County Court practice

Black v Doncaster Metropolitan Borough Council; CA (Stuart Smith, Swinton Thomas, Ward LJJ) 23 June 1998.

A judge, when deciding whether to order payment out under CCR Ord 11 r 1 where a plaintiff had asked for payment outside the limitation period, had to apply the principles found in the corresponding High Court provision, RSC Ord 22 r 5. Although the language was different the effect was the same, namely, that once there had been a substantial alteration in the circumstances, payment out should not be ordered. A change in the law which resulted in the defendants having to pay the Compensation Recovery Unit pounds 15,000 more to dispose of the plaintiff's claim than they were prepared to pay out constituted such a substantial alteration in circumstances.

John McNeill (Hammond Suddards, Leeds) for the defendants; Timothy Hurst (Frank Allen Pennington, Doncaster) for the plaintiff.


R v Kent Youth Court, ex p K; QBD (Div Ct) (Simon Brown LJ, Thomas J) 23 June 1998.

Where a youth court passed sentences in respect of offences committed by a juvenile, by virtue of s 1A of the Criminal Justice Act 1982 each sentence had to be of at least two months' detention.

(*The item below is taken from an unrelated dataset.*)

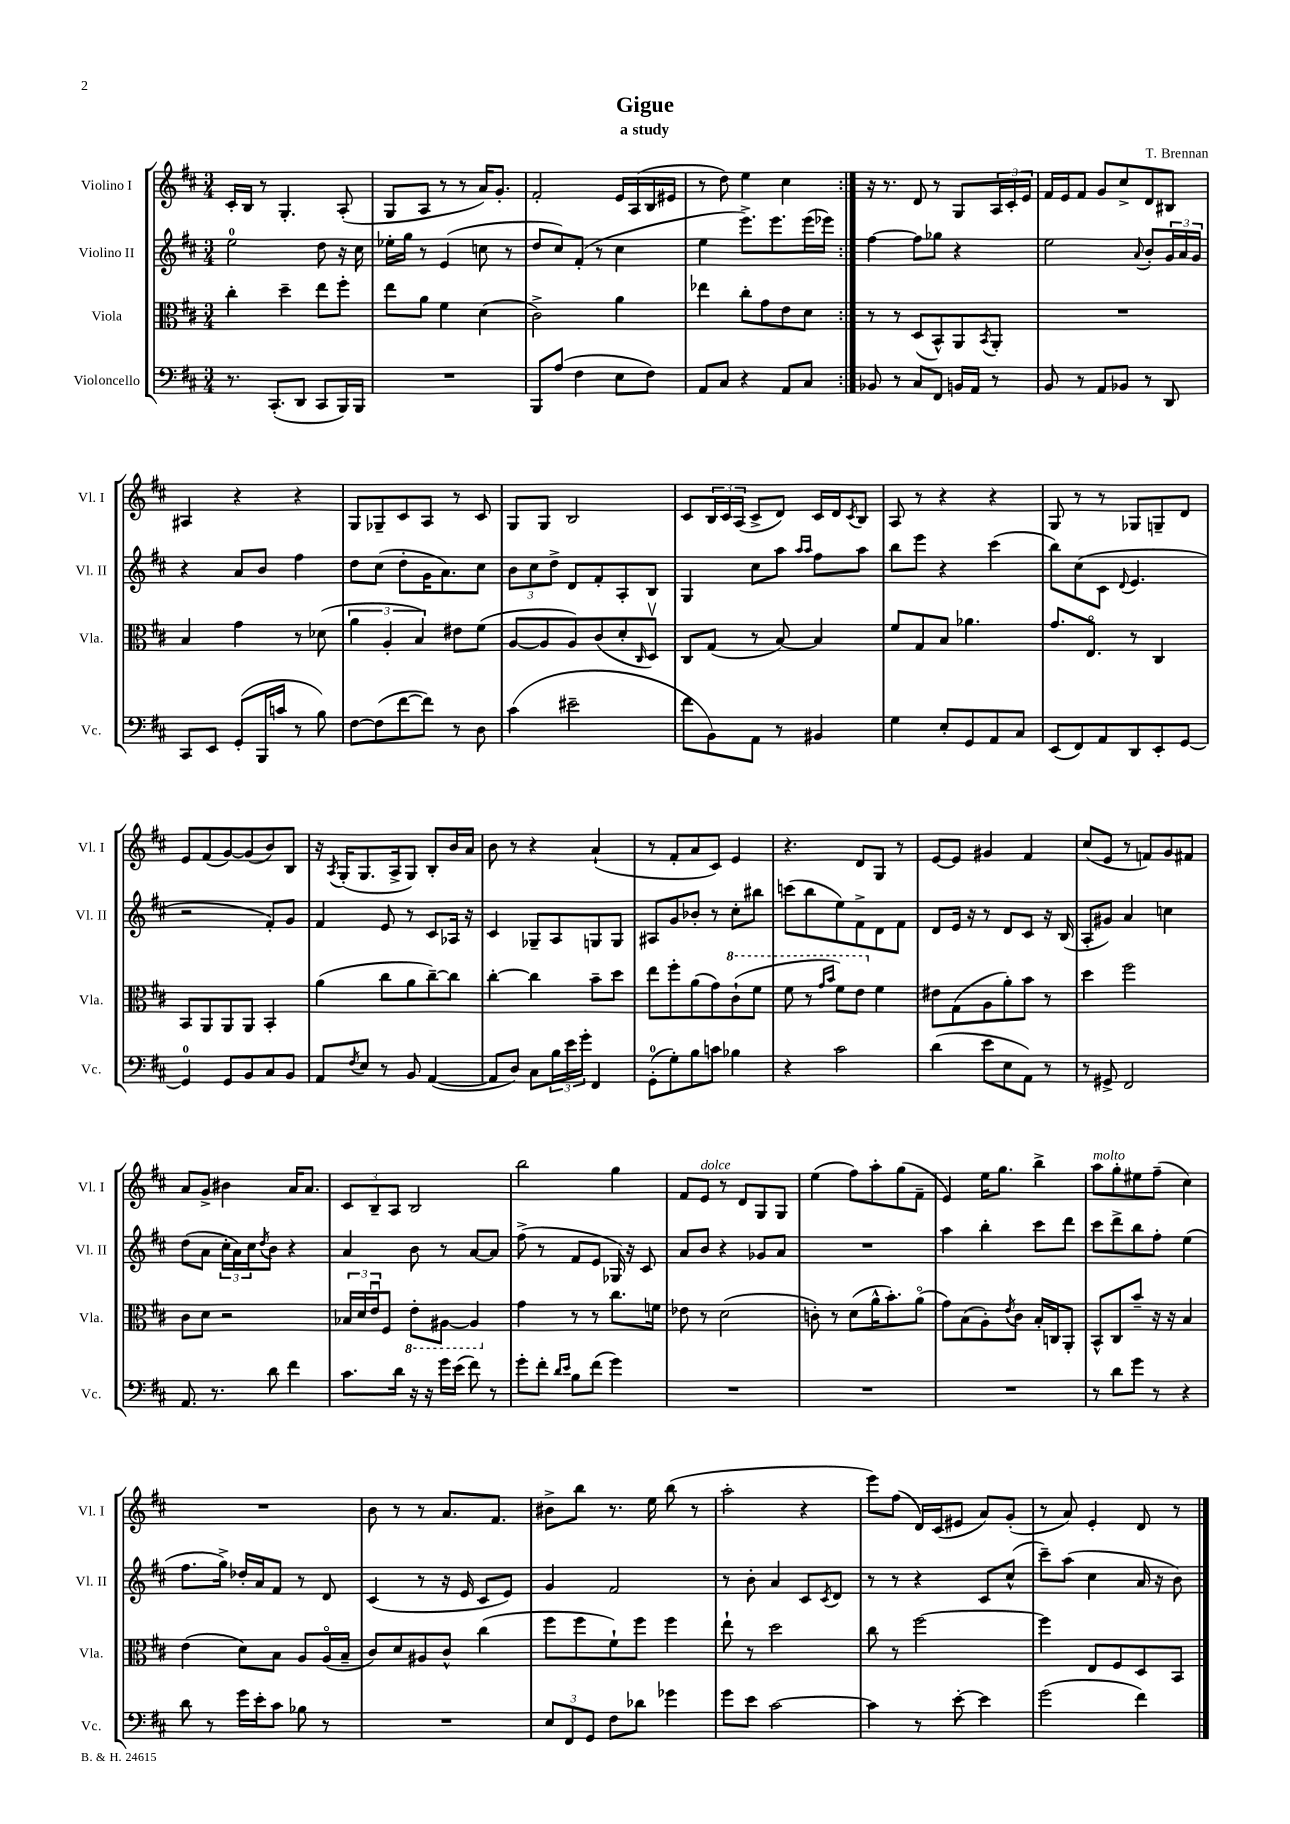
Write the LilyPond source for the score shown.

It was clear from the predecessor legislation that a sentence was passed for an offence and not a series of offences, the only difference between the old section and the inserted section being that the inserted section distinguished between offenders of different ages. It was not possible, therefore, for justices to sentence a youth charged with a number of offences to six months' detention in respect of one offence and sentences of one month each in respect of two other offences to run consecutively.

John Lyons (Taylor Nichol) for the applicant; Peter Gower (CPS) for the Crown.

Interim payment

Sharp v Pereira & anr; CA (Lord Woolf MR, Millett, Pill LJJ) 24 June 1998.

A court had jurisdiction to make an interim order under RSC Ord 29 r 11(2) for damages against a defendant whose liability would be met by the Motor Insurers Bureau (MIB) in a case where the claim would be met out of the resources of the MIB rather than out of the resources of a private insurer, since the purpose of the rule was that a person who was an uninsured defendant would still be able to meet an order for an interim payment if the case was one where liability would ultimately be met by the MIB.

John Crowley QC, Jonathan Howard (Liddell Zurbrugg) for the plaintiff; Timothy Lamb QC, Charles Cory-Wright (Edward Lewis) for the MIB.


White v White; CA (Butler-Sloss, Thorpe, Mantell LJJ) 19 June 1998

Where the parties to a marriage had traded as equal partners, a wife was entitled in law to her share on dissolution according to the law of partnership, even where the partnership was only dissolved as part of the divorce proceedings, and the wife's share, once determined, was hers to deploy, to spend, or to invest as she thought fit.

Paul Coleridge QC, John Ker-Reid (Bevan Ashford, Tiverton) for the petitioner; Nicholas Mostyn QC (Clarke Willmot & Clarke, Taunton) for the respondent.